- Education: Queen Mary University of London Brown University University College London
- Scientific career
- Workplaces: London School of Economics
- Thesis: Time allocation, social constraints and demographic change in developed countries (2004)

= Almudena Sevilla =

Professor of Economic and Social Policy

Maria Almudena Sevilla Sanz is a Spanish born academic who is professor of Economic and Social Policy in the Department of Social Policy at the London School of Economics, the Founding Chair of the Royal Economic Society Women in Economics Network and the LSE Women in Social and Public Policy Research Hub.

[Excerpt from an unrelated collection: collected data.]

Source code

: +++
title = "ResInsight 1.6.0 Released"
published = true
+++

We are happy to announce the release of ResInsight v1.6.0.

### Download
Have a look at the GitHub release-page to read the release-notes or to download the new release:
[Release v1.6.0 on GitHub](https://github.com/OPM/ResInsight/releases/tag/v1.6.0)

== Early life and education ==
Sevilla studied business management and economics at the University of Valladolid. She moved to the Pompeu Fabra University for her graduate studies, where she earned an MSc in 1999. Sevilla was a doctoral researcher at Brown University, where she worked in population economics. Her doctorate explored the role of gender-based social attitudes in demographic outcomes. She was awarded the Marie J. Langlois Prize After earning her doctorate she joined the Congressional Budget Office as a Research Officer.

== Research and career ==
Sevilla moved to the United Kingdom in 2005, where she worked at University College London, the University of Essex and Queen Mary University of London. In 2022, she was made a professor of Economics and Public Policy at the London School of Economics. Sevilla works in gender economics. She serves as President of the Society of the Economics of the Household. Sevilla led PARENTIME, a European Research Council project to understand intergenerational transmission of inequality. Before Sevilla's studies, literature had not properly evaluated parent time or child outcomes.

Sevilla was made Chair of the Royal Economic Society Women in Economics Network in 2018, and Director of Women in Social and Public Policy Hub at London School of Economics.

Sevilla was appointed a Commander of the British Empire in the 2025 New Year Honours.